Future of Wrestling
- Acronym: FOW
- Founded: 1998
- Style: American Wrestling Hardcore wrestling
- Headquarters: Fort Lauderdale, Florida
- Founder: Bobby Rogers
- Owner: Bobby Rogers (1998–2003)
- Website: TheFOW.com FutureofWrestling.com (original website)

= Future of Wrestling =

American wrestling promotion

Future of Wrestling was an American independent wrestling promotion based in southern Florida starting during the late 1990s. Founded by Bobby Rogers, the promotion was a predecessor of Full Impact Pro, Independent Pro Wrestling and NWA Florida and featured independent wrestlers as well as World Championship Wrestling veterans Dusty Rhodes, Kevin Sullivan, Norman Smiley and Curt Hennig, the latter holding the FOW Heavyweight Championship at the time of his death in February 2003, just prior to the promotions closure.

The promotion was associated with Rusty Brooks's School of Hard Knocks, which acted as its training school throughout its five-year history. Former mainstays such as Low Ki, The Shane Twins and Phi Delta Slam (Bruno Sassi & Big Tilly) have since signed with Total Nonstop Action Wrestling. In 2005, former FOW Tag Team Champion Hassan Assad signed a developmental contract with World Wrestling Entertainment to compete in its developmental territory Ohio Valley Wrestling.

==History==
In early 1998, Bobby Rogers began promoting in local gyms and small auditoriums in the Broward-Palm Beach area with |Johnny Evans being crowned as the first FOW Heavyweight Champion in May while The Masked Assassins (Masked Assassin I & Masked Assassin II) won the FOW Tag Team Championship later that month.
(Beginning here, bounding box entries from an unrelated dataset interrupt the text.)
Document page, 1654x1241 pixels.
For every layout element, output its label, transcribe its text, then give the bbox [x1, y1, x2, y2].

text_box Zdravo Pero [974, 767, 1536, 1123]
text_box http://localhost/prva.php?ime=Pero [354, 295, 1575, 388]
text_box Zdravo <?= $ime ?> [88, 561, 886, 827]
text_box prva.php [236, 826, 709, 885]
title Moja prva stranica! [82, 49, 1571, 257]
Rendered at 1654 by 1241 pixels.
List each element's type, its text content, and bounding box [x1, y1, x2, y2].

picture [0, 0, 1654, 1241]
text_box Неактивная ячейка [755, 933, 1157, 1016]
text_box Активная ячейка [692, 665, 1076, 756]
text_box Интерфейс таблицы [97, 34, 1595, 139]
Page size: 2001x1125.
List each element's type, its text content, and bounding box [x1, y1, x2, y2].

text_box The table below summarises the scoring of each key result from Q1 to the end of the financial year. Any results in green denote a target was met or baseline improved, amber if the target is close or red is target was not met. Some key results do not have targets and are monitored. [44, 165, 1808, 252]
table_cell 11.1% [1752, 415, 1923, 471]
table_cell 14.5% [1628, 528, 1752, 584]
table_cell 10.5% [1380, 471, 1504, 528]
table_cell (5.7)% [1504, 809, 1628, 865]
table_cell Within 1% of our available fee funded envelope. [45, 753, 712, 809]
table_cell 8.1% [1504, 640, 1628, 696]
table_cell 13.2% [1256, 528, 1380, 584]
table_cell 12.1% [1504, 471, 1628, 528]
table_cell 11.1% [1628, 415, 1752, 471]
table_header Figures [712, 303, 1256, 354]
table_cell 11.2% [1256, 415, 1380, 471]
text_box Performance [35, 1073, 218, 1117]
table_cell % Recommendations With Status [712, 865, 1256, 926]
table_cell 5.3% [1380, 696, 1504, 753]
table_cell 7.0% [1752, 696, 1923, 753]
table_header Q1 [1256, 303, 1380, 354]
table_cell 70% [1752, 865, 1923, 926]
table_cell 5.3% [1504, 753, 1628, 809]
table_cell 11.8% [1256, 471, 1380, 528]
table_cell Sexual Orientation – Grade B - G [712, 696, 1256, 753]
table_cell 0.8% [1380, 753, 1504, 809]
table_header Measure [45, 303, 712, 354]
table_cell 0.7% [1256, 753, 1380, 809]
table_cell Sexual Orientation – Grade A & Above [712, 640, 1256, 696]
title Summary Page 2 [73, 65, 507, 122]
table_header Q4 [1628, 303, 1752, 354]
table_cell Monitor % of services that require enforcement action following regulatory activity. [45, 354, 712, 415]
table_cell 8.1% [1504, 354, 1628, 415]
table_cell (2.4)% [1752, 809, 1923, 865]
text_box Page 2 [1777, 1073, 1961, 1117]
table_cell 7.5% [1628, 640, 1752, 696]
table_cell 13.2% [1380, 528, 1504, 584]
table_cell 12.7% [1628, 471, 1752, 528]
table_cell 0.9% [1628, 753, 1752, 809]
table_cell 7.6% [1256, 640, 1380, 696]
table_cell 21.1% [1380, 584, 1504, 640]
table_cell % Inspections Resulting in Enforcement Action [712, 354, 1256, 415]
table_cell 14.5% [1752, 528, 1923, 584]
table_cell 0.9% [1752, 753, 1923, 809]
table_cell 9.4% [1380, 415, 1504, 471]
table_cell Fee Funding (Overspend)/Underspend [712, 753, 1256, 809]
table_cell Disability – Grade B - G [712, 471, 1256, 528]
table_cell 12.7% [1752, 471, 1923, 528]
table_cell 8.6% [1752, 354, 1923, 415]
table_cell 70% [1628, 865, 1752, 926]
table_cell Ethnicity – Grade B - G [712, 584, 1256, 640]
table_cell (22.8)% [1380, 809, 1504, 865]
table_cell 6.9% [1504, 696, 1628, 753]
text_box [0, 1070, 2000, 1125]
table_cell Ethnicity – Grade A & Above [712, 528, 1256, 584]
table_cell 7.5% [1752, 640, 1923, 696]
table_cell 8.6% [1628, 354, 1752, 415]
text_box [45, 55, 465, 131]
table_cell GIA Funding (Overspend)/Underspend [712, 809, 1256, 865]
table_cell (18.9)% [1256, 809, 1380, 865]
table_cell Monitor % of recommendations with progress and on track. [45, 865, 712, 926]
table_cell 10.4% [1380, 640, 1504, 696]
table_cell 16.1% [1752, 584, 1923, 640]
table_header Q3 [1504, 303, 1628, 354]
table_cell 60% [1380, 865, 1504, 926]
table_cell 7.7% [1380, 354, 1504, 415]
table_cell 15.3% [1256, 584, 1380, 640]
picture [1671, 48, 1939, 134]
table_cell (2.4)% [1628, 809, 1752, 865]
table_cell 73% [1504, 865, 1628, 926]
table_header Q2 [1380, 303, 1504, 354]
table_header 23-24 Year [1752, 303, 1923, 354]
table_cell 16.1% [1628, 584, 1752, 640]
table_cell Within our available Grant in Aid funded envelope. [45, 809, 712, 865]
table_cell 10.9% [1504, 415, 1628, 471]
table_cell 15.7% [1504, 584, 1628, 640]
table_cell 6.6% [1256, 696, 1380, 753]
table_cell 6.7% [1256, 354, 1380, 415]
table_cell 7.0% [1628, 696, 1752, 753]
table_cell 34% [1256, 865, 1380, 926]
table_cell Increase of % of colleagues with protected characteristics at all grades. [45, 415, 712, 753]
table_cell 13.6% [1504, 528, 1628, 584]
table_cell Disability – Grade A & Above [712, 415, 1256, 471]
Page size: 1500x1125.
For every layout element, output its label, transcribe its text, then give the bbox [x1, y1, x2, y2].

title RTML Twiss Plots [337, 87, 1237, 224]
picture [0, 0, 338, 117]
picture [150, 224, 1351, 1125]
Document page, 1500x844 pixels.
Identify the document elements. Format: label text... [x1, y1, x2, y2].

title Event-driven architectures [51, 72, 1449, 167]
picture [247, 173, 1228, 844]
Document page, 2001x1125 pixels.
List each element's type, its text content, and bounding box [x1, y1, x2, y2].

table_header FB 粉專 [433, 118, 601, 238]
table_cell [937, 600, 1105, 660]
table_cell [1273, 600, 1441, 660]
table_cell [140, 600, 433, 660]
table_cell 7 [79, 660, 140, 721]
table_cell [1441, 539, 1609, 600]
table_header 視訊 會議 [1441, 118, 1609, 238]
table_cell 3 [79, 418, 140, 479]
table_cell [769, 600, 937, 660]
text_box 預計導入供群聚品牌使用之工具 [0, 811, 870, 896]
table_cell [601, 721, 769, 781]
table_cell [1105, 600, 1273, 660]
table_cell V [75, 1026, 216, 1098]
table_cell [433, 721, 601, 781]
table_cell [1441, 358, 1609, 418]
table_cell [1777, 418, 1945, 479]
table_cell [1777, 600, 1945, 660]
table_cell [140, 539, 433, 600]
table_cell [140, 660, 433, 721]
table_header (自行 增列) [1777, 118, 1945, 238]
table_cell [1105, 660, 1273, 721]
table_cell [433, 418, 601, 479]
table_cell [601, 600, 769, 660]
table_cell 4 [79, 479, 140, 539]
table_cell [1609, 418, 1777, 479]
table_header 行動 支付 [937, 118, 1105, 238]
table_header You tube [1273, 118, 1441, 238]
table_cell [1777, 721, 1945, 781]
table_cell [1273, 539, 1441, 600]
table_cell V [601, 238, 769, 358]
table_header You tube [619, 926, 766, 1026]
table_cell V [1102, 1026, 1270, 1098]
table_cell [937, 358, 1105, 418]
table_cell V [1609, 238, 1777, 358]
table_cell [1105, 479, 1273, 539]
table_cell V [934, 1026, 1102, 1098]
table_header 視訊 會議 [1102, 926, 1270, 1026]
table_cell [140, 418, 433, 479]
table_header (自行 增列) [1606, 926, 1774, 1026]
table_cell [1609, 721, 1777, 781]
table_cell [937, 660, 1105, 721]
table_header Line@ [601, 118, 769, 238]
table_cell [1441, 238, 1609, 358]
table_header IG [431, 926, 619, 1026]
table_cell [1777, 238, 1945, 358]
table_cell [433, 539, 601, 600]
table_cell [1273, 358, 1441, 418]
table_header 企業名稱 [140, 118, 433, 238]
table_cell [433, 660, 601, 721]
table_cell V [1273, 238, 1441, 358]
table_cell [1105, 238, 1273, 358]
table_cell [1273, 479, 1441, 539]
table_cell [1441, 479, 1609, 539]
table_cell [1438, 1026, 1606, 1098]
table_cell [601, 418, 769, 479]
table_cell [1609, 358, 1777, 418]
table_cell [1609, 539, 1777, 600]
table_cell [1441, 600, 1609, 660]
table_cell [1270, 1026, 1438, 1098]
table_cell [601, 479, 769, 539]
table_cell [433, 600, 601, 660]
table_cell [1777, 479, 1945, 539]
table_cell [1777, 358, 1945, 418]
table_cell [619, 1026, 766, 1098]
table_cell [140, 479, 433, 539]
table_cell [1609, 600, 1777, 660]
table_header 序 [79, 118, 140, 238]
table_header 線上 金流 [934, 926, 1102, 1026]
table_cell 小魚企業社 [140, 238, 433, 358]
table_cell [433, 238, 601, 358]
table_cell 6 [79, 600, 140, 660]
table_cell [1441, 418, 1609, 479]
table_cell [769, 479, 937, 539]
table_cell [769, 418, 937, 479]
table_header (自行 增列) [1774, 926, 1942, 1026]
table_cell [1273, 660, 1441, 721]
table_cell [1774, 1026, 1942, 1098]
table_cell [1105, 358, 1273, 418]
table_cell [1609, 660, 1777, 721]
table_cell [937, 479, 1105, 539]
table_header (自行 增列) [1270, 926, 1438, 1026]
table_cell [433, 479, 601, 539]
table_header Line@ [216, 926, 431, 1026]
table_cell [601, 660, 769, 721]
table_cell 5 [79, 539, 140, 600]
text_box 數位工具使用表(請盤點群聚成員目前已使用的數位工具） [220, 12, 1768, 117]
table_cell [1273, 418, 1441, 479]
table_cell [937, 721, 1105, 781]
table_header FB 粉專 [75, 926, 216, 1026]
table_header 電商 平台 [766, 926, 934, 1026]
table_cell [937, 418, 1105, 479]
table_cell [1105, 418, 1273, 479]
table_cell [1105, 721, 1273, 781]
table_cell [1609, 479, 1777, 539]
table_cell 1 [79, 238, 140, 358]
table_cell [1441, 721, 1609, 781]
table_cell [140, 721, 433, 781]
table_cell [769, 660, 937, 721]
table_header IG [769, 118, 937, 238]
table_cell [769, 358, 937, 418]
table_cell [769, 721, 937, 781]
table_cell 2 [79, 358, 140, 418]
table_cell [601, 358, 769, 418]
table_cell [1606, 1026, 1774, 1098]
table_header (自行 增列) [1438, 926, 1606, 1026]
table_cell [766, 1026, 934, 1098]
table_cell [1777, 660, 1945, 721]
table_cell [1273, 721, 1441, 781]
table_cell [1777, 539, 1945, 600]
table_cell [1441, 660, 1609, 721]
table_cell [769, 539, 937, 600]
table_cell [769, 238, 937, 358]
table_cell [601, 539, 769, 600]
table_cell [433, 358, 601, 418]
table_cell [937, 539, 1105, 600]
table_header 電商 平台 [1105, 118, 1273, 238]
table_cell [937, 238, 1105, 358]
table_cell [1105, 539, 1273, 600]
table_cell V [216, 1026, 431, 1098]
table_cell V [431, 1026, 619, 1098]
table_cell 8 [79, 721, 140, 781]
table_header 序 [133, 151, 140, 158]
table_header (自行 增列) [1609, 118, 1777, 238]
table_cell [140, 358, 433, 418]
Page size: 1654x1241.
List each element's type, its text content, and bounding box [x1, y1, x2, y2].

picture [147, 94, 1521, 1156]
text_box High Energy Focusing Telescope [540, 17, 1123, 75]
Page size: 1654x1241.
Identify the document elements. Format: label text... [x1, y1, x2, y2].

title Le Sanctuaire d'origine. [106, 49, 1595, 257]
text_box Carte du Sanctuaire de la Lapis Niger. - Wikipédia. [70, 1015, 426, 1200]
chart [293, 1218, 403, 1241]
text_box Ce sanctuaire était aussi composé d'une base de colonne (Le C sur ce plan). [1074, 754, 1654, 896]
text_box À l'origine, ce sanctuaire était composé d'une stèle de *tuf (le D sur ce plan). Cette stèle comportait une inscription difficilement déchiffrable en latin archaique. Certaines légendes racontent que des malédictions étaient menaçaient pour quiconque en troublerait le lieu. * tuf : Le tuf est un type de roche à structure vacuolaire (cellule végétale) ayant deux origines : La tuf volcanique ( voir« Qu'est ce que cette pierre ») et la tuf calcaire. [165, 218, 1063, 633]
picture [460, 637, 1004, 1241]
During the next year, he soon developed a talented roster of local independent wrestlers which included Antonio Banks, best known as MontelVontavious Porter.

The following year, the promotion toured South America during which time the FOW International Championship was created with Cyborg winning the title in Lima, Peru on April 24, 1999. The promotion would also begin broadcasting its local televised events through its website and eventually DVD releases.

On March 13, the promotion held one of its biggest shows, King of Carnage, at the Davie Rodeo Arena in Fort Lauderdale, Florida. With over 3,000 in attendance, the supercard included Barry Horowitz, The Sandman, Christopher Daniels, The Bad Street Boys (Joey Matthews & Christian York) and ECWA Heavyweight Champion Scoot Andrews defending his title against Low Ki and Mike Sullivan in a "Three Way Dance". In the semi-main event, Kevin Sullivan defeated Dusty Rhodes, Terry Funk and Abdullah the Butcher in a "Fatal Four Way" match while Al Bino defeated FOW Light Heavyweight Champion J-Dawg for the title in a match including Johnny Vandal. The promotion received further exposure from the show which was released on dvd soon after. In July, the promotion also toured Saudi Arabia.

Its success was short-lived however as the promotion began experiencing financial difficulties, which worsened as promoter Bobby Rogers would be involved in legal problems during this time. The promotion was forced to close in early 2003.

==Revival==
In the ending weeks of 2010, original founder, Bobby Rogers surfaced after years away and announced the relaunch of Future Of Wrestling. The FOW held an event on January 29, 2011, in Davie, Florida with many of the promotions former stars, combined with the next generation of wrestlers in this territory. Billy Fives won a single elimination tournament to become a 6 time FOW Champion and Tommy & Johnny Vandal won a Tag Team scramble to become the NEW FOW Tag Team Champions. Later that night, Tommy Vandal was named the #1 Contender for the FOW championship. At the following event, Atomic August on August 6, Tommy Vandal Captured the title from mentor Billy Fives.

==Championships==
- FOW Heavyweight Championship
- FOW International Heavyweight Championship
- FOW Hardcore Championship
- FOW Light Heavyweight Championship
- FOW Tag Team Championship

==Media==
- FOW King of Carnage. Prod. Bobby Rogers. DVD. Future of Wrestling/World Wrestling Network, 2003.